Work item:
Copy, exactly as written, the lines that begin at the one containing "Albo online" and end at the one containing "Santana, reforça legado e autoridade.". Skip any pictures in the data below.

Given entries:
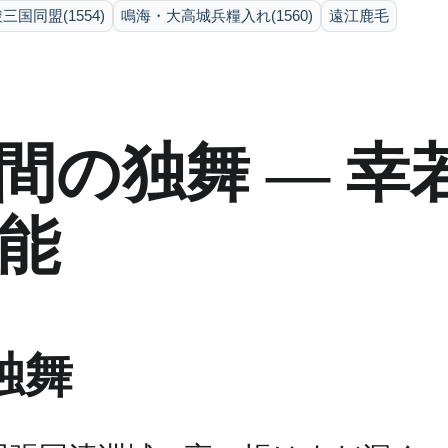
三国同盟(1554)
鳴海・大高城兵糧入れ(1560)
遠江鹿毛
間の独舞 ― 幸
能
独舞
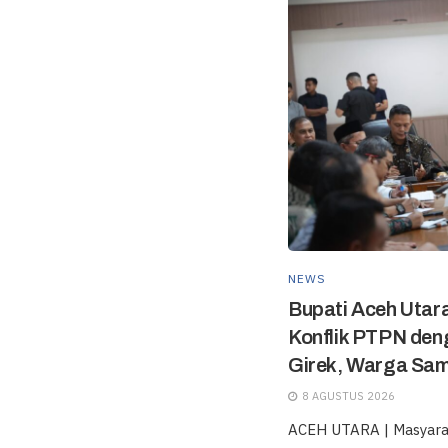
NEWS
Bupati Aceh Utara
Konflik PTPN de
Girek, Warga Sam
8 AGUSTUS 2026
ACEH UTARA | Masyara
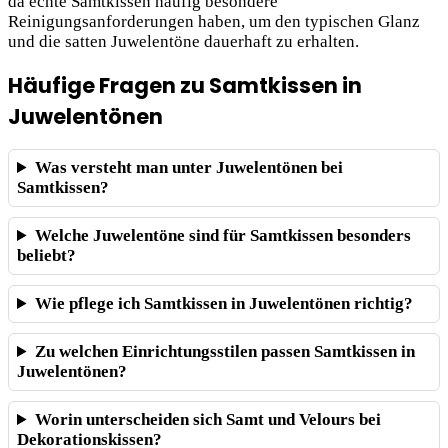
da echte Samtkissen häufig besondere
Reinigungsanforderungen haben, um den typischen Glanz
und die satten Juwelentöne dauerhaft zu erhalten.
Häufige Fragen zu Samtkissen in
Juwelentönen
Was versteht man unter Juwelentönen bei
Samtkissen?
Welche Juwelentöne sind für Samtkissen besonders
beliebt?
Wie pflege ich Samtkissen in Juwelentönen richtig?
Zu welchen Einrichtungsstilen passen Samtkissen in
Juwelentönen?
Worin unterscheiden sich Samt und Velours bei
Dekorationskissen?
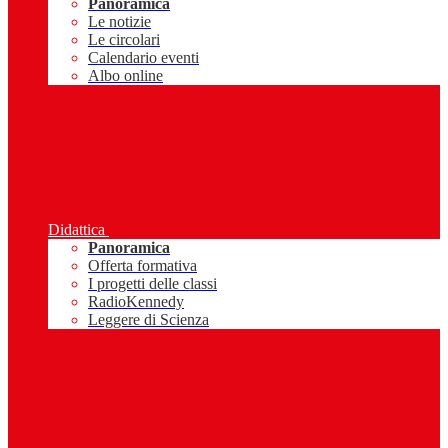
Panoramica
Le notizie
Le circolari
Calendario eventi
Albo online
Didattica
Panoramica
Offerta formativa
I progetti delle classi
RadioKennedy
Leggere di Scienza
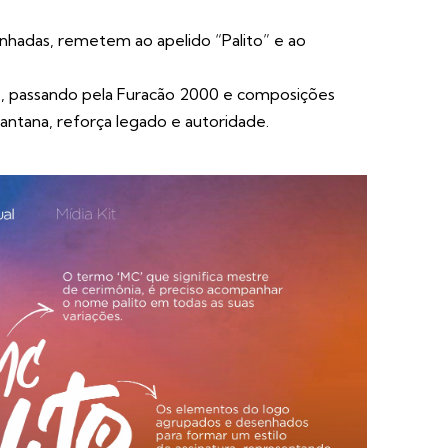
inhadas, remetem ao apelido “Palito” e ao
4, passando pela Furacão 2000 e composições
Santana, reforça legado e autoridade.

* * *

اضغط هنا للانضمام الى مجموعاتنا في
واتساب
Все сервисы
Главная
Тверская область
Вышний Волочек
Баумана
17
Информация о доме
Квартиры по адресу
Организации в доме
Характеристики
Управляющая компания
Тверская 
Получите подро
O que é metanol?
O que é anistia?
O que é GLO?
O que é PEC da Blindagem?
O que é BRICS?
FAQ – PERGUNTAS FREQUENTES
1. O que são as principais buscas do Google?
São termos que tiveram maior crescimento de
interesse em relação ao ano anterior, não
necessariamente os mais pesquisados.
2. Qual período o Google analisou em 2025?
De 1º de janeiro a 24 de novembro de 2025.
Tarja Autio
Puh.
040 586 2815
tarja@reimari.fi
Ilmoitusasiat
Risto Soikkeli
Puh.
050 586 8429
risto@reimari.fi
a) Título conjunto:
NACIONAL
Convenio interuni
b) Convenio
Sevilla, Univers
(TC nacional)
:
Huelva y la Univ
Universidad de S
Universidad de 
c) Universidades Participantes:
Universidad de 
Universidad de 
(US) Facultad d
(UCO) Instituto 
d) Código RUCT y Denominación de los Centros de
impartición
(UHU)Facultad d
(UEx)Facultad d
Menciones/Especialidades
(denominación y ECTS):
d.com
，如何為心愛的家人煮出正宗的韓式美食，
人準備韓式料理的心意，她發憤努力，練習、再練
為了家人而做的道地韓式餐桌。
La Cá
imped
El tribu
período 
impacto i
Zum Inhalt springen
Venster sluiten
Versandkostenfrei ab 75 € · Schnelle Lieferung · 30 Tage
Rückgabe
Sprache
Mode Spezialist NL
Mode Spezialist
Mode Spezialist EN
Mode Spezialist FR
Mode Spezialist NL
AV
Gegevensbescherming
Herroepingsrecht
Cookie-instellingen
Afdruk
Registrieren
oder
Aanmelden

Written response:
Albo online
Didattica
Panoramica
Offerta formativa
I progetti delle classi
RadioKennedy
Leggere di Scienza
inhadas, remetem ao apelido “Palito” e ao
4, passando pela Furacão 2000 e composições
Santana, reforça legado e autoridade.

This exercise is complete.